Dataset records Block Start

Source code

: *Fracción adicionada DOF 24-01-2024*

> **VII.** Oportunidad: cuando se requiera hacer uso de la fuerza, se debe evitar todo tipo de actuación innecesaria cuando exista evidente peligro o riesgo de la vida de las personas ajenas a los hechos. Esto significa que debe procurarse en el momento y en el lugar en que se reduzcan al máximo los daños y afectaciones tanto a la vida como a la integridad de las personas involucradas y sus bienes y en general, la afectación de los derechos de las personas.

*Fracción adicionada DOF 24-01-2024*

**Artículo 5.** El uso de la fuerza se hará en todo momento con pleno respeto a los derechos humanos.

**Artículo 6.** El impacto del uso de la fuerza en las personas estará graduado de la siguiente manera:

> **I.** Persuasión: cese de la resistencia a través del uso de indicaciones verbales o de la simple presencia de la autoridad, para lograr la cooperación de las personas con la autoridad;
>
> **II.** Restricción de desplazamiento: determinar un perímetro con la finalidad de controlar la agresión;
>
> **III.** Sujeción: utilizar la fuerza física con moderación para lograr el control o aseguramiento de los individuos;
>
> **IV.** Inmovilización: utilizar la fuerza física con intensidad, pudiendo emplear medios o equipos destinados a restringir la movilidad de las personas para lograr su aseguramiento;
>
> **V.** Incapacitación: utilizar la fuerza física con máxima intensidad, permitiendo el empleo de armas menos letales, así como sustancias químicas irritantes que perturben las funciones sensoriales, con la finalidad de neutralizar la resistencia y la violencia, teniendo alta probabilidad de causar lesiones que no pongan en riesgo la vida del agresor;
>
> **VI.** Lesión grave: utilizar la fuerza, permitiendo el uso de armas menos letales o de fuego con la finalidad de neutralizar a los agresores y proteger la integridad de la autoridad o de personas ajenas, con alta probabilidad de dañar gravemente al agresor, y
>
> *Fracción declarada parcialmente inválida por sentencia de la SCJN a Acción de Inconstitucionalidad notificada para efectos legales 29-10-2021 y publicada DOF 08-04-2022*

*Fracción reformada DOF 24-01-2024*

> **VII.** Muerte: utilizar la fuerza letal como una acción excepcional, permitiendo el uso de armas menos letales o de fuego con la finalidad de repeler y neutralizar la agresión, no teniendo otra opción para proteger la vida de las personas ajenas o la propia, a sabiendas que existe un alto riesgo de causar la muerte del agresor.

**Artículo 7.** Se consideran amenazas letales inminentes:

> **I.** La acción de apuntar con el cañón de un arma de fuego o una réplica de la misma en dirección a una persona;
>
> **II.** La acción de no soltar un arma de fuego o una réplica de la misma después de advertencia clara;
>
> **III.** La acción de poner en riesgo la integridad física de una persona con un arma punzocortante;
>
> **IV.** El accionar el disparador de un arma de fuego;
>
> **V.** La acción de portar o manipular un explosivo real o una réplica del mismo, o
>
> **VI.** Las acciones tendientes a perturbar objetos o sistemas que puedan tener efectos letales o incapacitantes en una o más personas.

Dataset records Block End

Task objective: Update all the records by replacing every occurrence of "réplica" with "imitación", and keep every other part of the lines the same.

Expected answer:
Source code

: *Fracción adicionada DOF 24-01-2024*

> **VII.** Oportunidad: cuando se requiera hacer uso de la fuerza, se debe evitar todo tipo de actuación innecesaria cuando exista evidente peligro o riesgo de la vida de las personas ajenas a los hechos. Esto significa que debe procurarse en el momento y en el lugar en que se reduzcan al máximo los daños y afectaciones tanto a la vida como a la integridad de las personas involucradas y sus bienes y en general, la afectación de los derechos de las personas.

*Fracción adicionada DOF 24-01-2024*

**Artículo 5.** El uso de la fuerza se hará en todo momento con pleno respeto a los derechos humanos.

**Artículo 6.** El impacto del uso de la fuerza en las personas estará graduado de la siguiente manera:

> **I.** Persuasión: cese de la resistencia a través del uso de indicaciones verbales o de la simple presencia de la autoridad, para lograr la cooperación de las personas con la autoridad;
>
> **II.** Restricción de desplazamiento: determinar un perímetro con la finalidad de controlar la agresión;
>
> **III.** Sujeción: utilizar la fuerza física con moderación para lograr el control o aseguramiento de los individuos;
>
> **IV.** Inmovilización: utilizar la fuerza física con intensidad, pudiendo emplear medios o equipos destinados a restringir la movilidad de las personas para lograr su aseguramiento;
>
> **V.** Incapacitación: utilizar la fuerza física con máxima intensidad, permitiendo el empleo de armas menos letales, así como sustancias químicas irritantes que perturben las funciones sensoriales, con la finalidad de neutralizar la resistencia y la violencia, teniendo alta probabilidad de causar lesiones que no pongan en riesgo la vida del agresor;
>
> **VI.** Lesión grave: utilizar la fuerza, permitiendo el uso de armas menos letales o de fuego con la finalidad de neutralizar a los agresores y proteger la integridad de la autoridad o de personas ajenas, con alta probabilidad de dañar gravemente al agresor, y
>
> *Fracción declarada parcialmente inválida por sentencia de la SCJN a Acción de Inconstitucionalidad notificada para efectos legales 29-10-2021 y publicada DOF 08-04-2022*

*Fracción reformada DOF 24-01-2024*

> **VII.** Muerte: utilizar la fuerza letal como una acción excepcional, permitiendo el uso de armas menos letales o de fuego con la finalidad de repeler y neutralizar la agresión, no teniendo otra opción para proteger la vida de las personas ajenas o la propia, a sabiendas que existe un alto riesgo de causar la muerte del agresor.

**Artículo 7.** Se consideran amenazas letales inminentes:

> **I.** La acción de apuntar con el cañón de un arma de fuego o una imitación de la misma en dirección a una persona;
>
> **II.** La acción de no soltar un arma de fuego o una imitación de la misma después de advertencia clara;
>
> **III.** La acción de poner en riesgo la integridad física de una persona con un arma punzocortante;
>
> **IV.** El accionar el disparador de un arma de fuego;
>
> **V.** La acción de portar o manipular un explosivo real o una imitación del mismo, o
>
> **VI.** Las acciones tendientes a perturbar objetos o sistemas que puedan tener efectos letales o incapacitantes en una o más personas.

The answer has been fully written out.